Von Tag zu Tag kämpften sich die Mitglieder aus dem Team Israel ins Ziel. Am zweiten Tag hatten sich Gel Even-Zahav, Ariel Isenberg und Irit Shoshov mit Arthur Schulz aus Gelsenkirchen zusammengetan. Ein sichtbar müdes Quartett, das die Mühen des Tages gemeinsam überstanden hat. Irgendwie hatten die vier völlig unterschiedliche Voraussetzungen, irgendwie aber auch wieder nicht. Das Trio aus dem gelobten Land und Arthur aus dem Ruhrgebiet. Der eine trainiert auf einer Bergbauhalde und im nahen Sauerland, die Israelis in den nicht sonderlich hohen Bergen um Jerusalem. „Du läufst mit dem Kopf“, versuchte Ariel das Durchhaltevermögen zu erklären. Und sie hielten zusammen, die Finnen und die Israelis, die Oshrit David an ihrem 40. Geburtstag in Landeck mit einem gemeinsamen Ständchen in der Zielzone feierten.

 

Und dennoch. Von Tag zu Tag wurde es enger. Allein auf der Regenetappe von Imst nach Landeck gaben 12 Athleten auf. Ingrid aus Dortmund hörte ebenso auf wie Vesa aus Finnland oder der Däne Christian. Die Finnin Johanna kam am Schlusstag bis zur zweiten Verpflegung, Franz Feddema, mit 70 Jahren der älteste Läufer im Feld, stieg an gleicher Stelle aus. Einer ließ dagegen einfach nicht unterkriegen. Arthur, der pensionierte Bergmann und Schalke-Freund aus Gelsenkirchen biss sich durch. „Ich war Bergmann, habe kämpfen gelernt. Mein Leben hat sich mit dem Trailrun verändert. Es ist ein Leben vom Bergmann zum Bergmann“, verriet Arthur Schulz seine neue Lebenseinstellung. Der Kämpfer aus dem Ruhrpott hielt durch und erreichte das Ziel nach 45 km in Samnaun. Müde, aber zufrieden. Immer einen lockeren Spruch parat, immer dankbar für die gute Verpflegung und die freundlichen Mitarbeiter.

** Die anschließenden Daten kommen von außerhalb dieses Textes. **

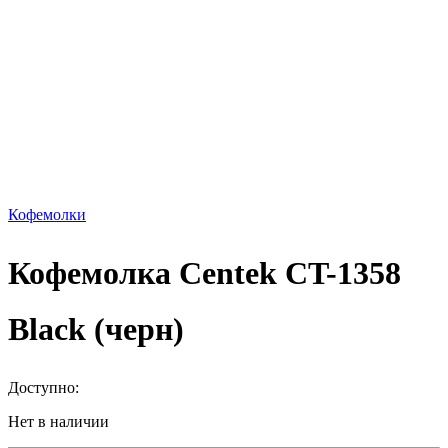
Кофемолки
Кофемолка Centek CT-1358
Black (черн)
Доступно:
Нет в наличии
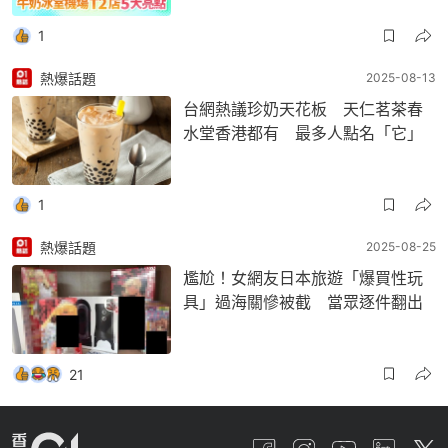
1
熱爆話題
2025-08-13
台網熱議珍奶天花板 天仁茗茶春
水堂香港都有 最多人點名「它」
1
熱爆話題
2025-08-25
尷尬！女網友日本旅遊「爆買性玩
具」過海關慘被截 當眾逐件翻出
21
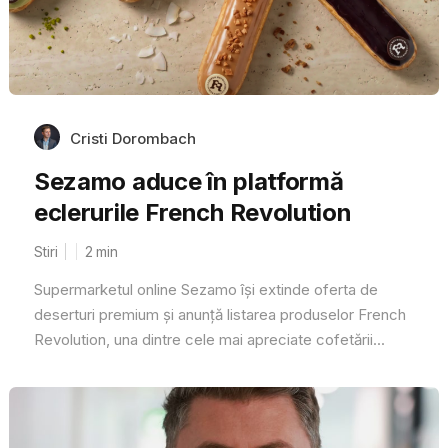
Cristi Dorombach
Sezamo aduce în platformă
eclerurile French Revolution
Stiri
2
min
Supermarketul online Sezamo își extinde oferta de
deserturi premium și anunță listarea produselor French
Revolution, una dintre cele mai apreciate cofetării...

Was auch auf Walter Horz zutraf. Leicht und locker lief der 68-Jährige Tag für Tag ins Ziel. Er war nach dem Berliner Franz Feddema der zweitälteste Läufer im Feld der 425 in  Garmisch-Partenkirchen gestarteten Athleten. „Es muss Spaß machen, ich will mich nicht quälen“, unterstrich der Frankfurter Walter Horz seine Einstellung. Alle vier Auflagen der SALOMON 4 TRAILS habe er mitgemacht. „Und immer, wenn der Startschuss fällt, dann fängt es an zu kribbeln. Der ganz normale Schwachsinn. Nur bergrunter musst du im Alter etwas vorsichtiger werden“, lachte der pensionierte Gerichtsvollzieher, der beruflich immer noch aktiv ist. In einer Insolvenzgesellschaft für Immobilien. Aufhören will er noch lange nicht. Beruflich wie sportlich. Logisch, dass er auch bei den 5. SALOMON 4 TRAILS im kommenden Jahr dabei sein will.